Il caos è la raffigurazione plastica e non controllabile dell’entropia: qualunque trasformazione spontanea è accompagnata da un aumento dell’entropia dell’universo (http://pcfarina.eng.unipr.it/dispensearch01/bontempi139133/bontempi139133.htm).

La crescita personale è afferrata da un paradosso: da un lato, è un movimento spontaneo della vita, dall’altro, sebbene spontaneo, non è affatto scontato.

Ecco perché cambiare è necessario e pressoché inevitabile, trasformarsi, invece, attraversando il caos e la molteplicità degli effetti entropici, è una scelta.

Di fronte al caos emergente, proprio quando ti trovi a dover cambiare strada, mutare direzione e orientamento, affrontare sfide inedite, emerge la libertà e la responsabilità inizia a diventare qualcosa di molto pesante e tangibile.

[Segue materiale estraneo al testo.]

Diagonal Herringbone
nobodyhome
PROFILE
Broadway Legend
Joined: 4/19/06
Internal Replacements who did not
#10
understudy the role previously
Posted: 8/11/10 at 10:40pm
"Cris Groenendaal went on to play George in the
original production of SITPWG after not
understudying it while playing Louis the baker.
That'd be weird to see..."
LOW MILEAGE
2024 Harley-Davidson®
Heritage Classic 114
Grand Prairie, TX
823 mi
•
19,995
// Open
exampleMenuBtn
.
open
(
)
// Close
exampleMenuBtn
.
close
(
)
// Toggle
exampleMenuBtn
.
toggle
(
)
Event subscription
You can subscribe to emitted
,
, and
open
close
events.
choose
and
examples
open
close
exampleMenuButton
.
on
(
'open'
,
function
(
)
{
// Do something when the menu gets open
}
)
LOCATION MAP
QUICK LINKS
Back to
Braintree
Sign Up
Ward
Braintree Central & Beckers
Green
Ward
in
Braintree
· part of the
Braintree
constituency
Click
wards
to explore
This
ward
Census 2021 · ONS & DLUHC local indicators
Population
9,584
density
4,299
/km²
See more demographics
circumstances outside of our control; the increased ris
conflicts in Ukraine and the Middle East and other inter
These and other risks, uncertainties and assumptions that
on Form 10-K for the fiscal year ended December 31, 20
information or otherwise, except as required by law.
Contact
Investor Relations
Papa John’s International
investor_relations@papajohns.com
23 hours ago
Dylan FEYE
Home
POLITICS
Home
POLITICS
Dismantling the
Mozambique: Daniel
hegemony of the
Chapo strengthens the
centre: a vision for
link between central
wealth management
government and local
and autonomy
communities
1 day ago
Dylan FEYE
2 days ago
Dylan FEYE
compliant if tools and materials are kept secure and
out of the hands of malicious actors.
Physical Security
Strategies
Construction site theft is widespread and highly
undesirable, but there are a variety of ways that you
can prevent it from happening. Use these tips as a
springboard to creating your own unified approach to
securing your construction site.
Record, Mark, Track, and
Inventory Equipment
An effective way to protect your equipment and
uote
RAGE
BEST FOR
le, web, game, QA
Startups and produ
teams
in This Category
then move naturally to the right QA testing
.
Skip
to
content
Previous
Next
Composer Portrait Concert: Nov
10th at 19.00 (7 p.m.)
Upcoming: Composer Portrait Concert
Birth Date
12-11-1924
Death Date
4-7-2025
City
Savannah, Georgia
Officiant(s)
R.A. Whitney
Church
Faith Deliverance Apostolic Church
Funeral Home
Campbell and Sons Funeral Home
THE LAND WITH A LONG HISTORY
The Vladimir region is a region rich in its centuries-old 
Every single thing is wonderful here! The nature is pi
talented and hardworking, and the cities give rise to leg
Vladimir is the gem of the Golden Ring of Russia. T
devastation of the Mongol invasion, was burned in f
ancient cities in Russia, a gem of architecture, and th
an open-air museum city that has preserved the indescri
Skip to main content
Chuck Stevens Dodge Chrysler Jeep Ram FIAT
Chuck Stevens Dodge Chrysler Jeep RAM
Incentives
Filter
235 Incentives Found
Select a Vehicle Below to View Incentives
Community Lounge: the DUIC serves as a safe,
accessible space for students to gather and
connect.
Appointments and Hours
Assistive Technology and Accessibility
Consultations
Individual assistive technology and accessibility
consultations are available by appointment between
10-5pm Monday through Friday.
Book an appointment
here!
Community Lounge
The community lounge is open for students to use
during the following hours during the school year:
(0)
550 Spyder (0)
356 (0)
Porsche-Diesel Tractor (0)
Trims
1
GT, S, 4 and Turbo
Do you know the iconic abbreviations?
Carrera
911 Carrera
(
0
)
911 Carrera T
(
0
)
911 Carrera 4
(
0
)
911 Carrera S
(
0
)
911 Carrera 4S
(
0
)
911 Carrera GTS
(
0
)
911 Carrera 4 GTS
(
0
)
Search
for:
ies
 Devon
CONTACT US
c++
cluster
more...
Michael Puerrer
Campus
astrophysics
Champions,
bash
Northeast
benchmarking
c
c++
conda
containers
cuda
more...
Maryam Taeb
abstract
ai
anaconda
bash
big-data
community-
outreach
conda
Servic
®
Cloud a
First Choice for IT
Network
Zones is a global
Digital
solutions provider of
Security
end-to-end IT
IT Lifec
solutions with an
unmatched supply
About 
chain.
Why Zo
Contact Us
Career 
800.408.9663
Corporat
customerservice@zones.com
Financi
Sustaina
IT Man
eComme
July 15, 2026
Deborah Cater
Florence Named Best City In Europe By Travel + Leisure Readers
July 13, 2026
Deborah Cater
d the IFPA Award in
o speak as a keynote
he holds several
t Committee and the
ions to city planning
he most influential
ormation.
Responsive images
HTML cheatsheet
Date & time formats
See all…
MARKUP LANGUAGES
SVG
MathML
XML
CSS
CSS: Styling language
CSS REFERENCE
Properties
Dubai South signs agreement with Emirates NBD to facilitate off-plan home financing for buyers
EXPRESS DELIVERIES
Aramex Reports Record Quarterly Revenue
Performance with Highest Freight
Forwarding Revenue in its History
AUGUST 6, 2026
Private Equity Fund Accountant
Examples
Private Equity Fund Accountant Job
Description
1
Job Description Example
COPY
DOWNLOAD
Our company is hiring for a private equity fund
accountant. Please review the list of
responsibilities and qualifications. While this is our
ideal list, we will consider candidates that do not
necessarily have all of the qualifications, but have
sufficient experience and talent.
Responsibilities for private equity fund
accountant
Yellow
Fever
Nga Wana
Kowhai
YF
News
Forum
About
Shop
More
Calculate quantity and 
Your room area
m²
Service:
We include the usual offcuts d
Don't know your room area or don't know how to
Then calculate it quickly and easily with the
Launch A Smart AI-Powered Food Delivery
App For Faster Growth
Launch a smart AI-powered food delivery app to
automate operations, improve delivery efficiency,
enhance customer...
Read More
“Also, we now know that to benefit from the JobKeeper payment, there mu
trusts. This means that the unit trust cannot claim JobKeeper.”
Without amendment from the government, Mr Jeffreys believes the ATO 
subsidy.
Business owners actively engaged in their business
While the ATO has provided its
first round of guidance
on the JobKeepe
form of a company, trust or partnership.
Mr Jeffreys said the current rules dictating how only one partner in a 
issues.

Non si gioca più sul liscio, sullo scontato, sulla previsione facile: il rosso non uscirà sulla ruota della roulette, perché l’ha stabilito il padrone.

Bisogna cambiare pattern, paradigma mentale, strategico e operativo: tocca a te, nessuno può farlo al posto tuo.

“Se segui tua stella, non fallirai a glorioso porto”, scrive Dante.

Ma la stella da seguire è oscurata dalle ombre e dall’opacità della realtà, impregnata di entropia, quindi di caos.

 

Ama il caos e continuerai a crescere. Buttalo fuori di casa e la sua vendetta sarà terribile, paralisi e stagnazione.

Impara dai grandi: Non andare dove il sentiero ti può portare; vai invece dove il sentiero non c’è ancora e lascia dietro di te una traccia.

(Ralph Waldo Emerson)

Come hanno fatto, questi uomini, a diventare grandi? Abbracciando il caos, mettendoci la faccia, anche dopo giornate intere di lavoro per ricostruire un vero ordine. Di livello superiore. Tutto qua.

Cancella dal vocabolario la rovinosa parola “scorciatoia” e inserisci nuovi significati. Il miracolo è dietro l’angolo.